While I wanted this post mostly to be about iPad strategy, I did want to mention a few things about Clips.
First, this is an example of something I want to see more of from Apple. First party apps you can only find on iOS. I’ll be interested to see how Clips is accepted into the market. It will be a fascinating test for Apple to see what part of its base chooses to download and use a first party app vs. one that comes as the default. I will view this as an extremely encouraging sign if Apple can generate significant downloads and sustained usage of this app and I hope it yields many more creative apps from Apple that strengthen their differentiation.

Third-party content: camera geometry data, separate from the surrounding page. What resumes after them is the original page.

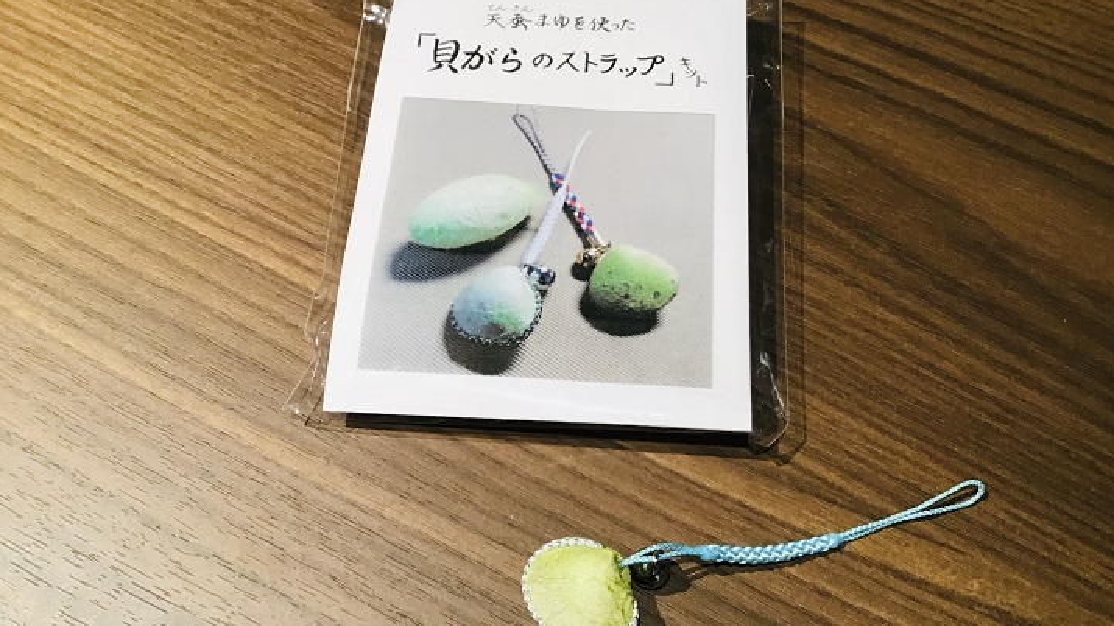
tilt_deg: -61.8
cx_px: 558
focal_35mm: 34
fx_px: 1004
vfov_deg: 34.6
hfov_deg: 58.0
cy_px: 324
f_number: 2.4
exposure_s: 1/30
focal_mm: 3.3
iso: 40
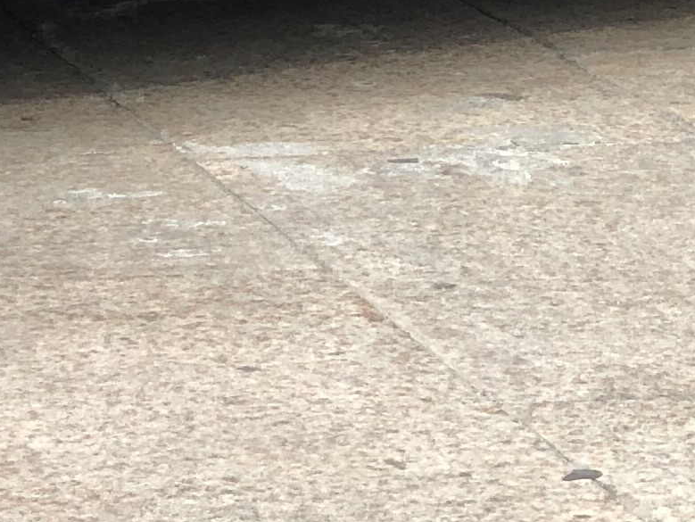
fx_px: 5403
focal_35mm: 269
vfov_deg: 5.5
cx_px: 396
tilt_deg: -5.2
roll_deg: +0.0
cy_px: -139
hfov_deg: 7.4
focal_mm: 6
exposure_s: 1/120
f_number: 2.4
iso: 25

With Clips, Apple is not trying to create an app that competes with Snapchat and Instagram, despite what people seem to believe. They are misreading the play with this app. Apple understands the importance of the camera as one of the pivotal experiences with our smartphones. This tool allows people to create and share to any network they choose. Folks may argue that young people today only live on Snapchat and Instagram and use their tools to create media. But the reality is it is commonplace for them to create media in one of those apps and then save their creation and share it broadly across many other networks. What matters is what that tool allows them to make that is creative and expressive in ways other apps do not.
My take on clips is it is extremely clever and a smart step in the right direction for Apple to own a few more core experiences with first party software. The voice to text and machine learning to know friends and family who are in the clip is also a very clever and non-threatening way to expose more people to machine learning and AI.
You can bet we are watching this one closely as well.